Frage: Was ist "Affirmative Action"?

AntwortIn den USA meint man damit Bemühungen von Unis, Diversität auf dem Campus anzuheben, indem sie "race" bei den Bewerbungsverfahren berücksichtigten. An US-Hochschulen sind Schwarze, Latinos und Indigene bis heute unterrepräsentiert. "Affirmative Action" geht auf die Zeit der schwarzen Bürgerrechtsbewegung zur Abschaffung der Rassentrennung zurück. Als es 1964 zur Gleichstellung vor dem Gesetz kam, forderte Präsident Lyndon B. Johnson auch Chancengleichheit: "Man kann einen Menschen, der jahrelang in Ketten humpeln musste, nicht einfach auf die Startlinie eines Wettrennens stellen mit den Worten: 'Du bist nun frei fürs Rennen' – und dabei auch noch glauben, man sei überaus fair." Ein Beispiel: 1968 waren gerade einmal vier von 100 Studierenden an der Elite-Uni Harvard Afroamerikaner. Einige Unis führten daraufhin eine Quote für Minderheiten ein.

Frage: Blieb die Regelung so in Kraft?

Gesammelte Daten:
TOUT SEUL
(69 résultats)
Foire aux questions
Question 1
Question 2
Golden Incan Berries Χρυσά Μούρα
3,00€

---

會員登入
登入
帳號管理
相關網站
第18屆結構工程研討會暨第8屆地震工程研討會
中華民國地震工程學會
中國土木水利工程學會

--

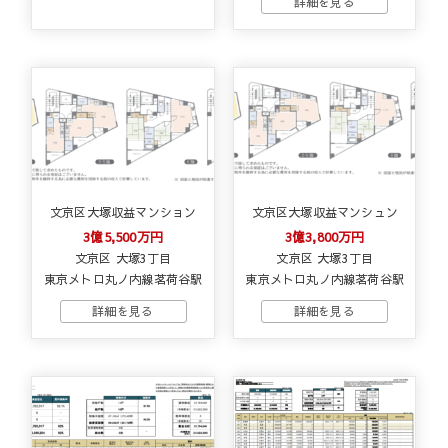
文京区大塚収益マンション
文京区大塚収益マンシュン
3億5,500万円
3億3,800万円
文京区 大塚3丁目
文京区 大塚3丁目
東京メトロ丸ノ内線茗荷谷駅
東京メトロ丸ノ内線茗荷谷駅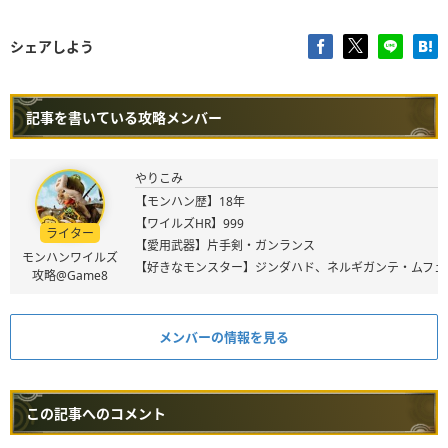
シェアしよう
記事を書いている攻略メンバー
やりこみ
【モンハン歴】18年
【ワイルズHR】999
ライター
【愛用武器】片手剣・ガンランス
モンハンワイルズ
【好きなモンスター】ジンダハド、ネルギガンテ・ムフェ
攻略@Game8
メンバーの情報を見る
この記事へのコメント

### Folgendes bearbeiten
[a] Übertragen Sie diesen Satz aus dem Auszug über Affirmative Action ins Englische: „Einige Unis führten daraufhin eine Quote für Minderheiten ein.“
[b] Schreiben Sie den Text über Affirmative Action im Anschluss an seinen letzten Satz weiter.

### Schriftliche Antworten
[a] Some universities then introduced a quota for minorities.

[b]
Antwort: Nein. Eine Quotenregelung für Minderheiten wurden 1978 erfolgreich von dem abgelehnten weißen Medizinstudiumsanwärter Allan Bakke vor dem US-Höchstgericht bekämpft. Seither sind Quotenregelungen also untersagt, "race" darf laut Supreme Court nur dann eine Rolle spielen, wenn sie als einer von mehreren Faktoren berücksichtigt wird. Gleichzeitig wurde festgelegt, dass es nicht um den Ausgleich vergangener Diskriminierung geht, sondern um einen diversen Campus, von dem letztlich alle profitieren. 2003 wurde vom Supreme Court festgelegt, dass alle Bewerberinnen und Bewerber individuell bewertet werden müssen und ein Punktesystem, das Vorteile für alle Angehörigen dieser Minderheit vorsieht, nicht zulässig sei. 

Nach einem Urteil des Obersten US-Gerichts dürfen Universitäten die Auswahl ihrer Studenten nicht mehr anhand der Hautfarbe treffen.
AFP

Frage: Wie funktionieren die Aufnahmekriterien an Unis?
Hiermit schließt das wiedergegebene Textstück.